• Task description:
Reproduce the records verbatim from their first line through the line containing "ოპოზიციას მოუხდა იმის", with both of those lines included.
------
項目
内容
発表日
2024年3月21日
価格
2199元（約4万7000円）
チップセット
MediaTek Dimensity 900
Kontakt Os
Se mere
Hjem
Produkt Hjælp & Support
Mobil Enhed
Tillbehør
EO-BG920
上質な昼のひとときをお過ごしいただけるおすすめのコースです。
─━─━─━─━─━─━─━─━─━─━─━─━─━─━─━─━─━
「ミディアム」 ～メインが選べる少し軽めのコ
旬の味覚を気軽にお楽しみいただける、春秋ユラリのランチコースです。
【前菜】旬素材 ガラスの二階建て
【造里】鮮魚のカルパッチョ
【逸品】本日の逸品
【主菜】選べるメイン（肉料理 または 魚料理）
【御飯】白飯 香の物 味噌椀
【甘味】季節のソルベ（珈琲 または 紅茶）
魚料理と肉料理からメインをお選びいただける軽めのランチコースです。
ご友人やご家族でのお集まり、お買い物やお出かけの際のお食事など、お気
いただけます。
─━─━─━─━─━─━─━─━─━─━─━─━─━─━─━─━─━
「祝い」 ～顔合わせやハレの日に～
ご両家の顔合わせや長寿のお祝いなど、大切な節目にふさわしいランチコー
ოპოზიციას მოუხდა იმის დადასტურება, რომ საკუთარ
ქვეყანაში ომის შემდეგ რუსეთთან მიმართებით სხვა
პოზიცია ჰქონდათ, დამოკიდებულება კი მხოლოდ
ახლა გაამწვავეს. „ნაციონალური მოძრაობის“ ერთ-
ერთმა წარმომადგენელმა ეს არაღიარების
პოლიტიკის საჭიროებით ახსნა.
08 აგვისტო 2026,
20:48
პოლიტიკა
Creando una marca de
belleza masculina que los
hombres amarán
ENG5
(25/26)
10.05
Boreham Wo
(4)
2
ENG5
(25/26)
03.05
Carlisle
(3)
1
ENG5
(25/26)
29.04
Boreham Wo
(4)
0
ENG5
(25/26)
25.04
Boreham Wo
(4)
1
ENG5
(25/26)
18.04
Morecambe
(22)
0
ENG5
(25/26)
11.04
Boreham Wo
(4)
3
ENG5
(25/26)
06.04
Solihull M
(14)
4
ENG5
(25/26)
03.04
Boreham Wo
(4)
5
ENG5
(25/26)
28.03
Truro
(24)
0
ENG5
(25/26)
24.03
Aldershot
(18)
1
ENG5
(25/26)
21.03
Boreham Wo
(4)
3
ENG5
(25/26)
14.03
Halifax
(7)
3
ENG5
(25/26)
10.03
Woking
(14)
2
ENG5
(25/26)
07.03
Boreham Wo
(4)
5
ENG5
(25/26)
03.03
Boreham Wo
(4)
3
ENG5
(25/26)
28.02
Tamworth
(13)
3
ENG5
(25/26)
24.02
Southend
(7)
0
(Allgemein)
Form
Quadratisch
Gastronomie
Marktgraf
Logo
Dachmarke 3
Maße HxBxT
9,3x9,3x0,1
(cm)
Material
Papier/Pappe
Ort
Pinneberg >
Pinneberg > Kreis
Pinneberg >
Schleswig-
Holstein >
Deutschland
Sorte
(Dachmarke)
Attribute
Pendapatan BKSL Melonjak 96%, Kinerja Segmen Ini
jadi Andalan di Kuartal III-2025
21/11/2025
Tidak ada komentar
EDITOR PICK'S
------
• Finished exercise:
項目
内容
発表日
2024年3月21日
価格
2199元（約4万7000円）
チップセット
MediaTek Dimensity 900
Kontakt Os
Se mere
Hjem
Produkt Hjælp & Support
Mobil Enhed
Tillbehør
EO-BG920
上質な昼のひとときをお過ごしいただけるおすすめのコースです。
─━─━─━─━─━─━─━─━─━─━─━─━─━─━─━─━─━
「ミディアム」 ～メインが選べる少し軽めのコ
旬の味覚を気軽にお楽しみいただける、春秋ユラリのランチコースです。
【前菜】旬素材 ガラスの二階建て
【造里】鮮魚のカルパッチョ
【逸品】本日の逸品
【主菜】選べるメイン（肉料理 または 魚料理）
【御飯】白飯 香の物 味噌椀
【甘味】季節のソルベ（珈琲 または 紅茶）
魚料理と肉料理からメインをお選びいただける軽めのランチコースです。
ご友人やご家族でのお集まり、お買い物やお出かけの際のお食事など、お気
いただけます。
─━─━─━─━─━─━─━─━─━─━─━─━─━─━─━─━─━
「祝い」 ～顔合わせやハレの日に～
ご両家の顔合わせや長寿のお祝いなど、大切な節目にふさわしいランチコー
ოპოზიციას მოუხდა იმის დადასტურება, რომ საკუთარ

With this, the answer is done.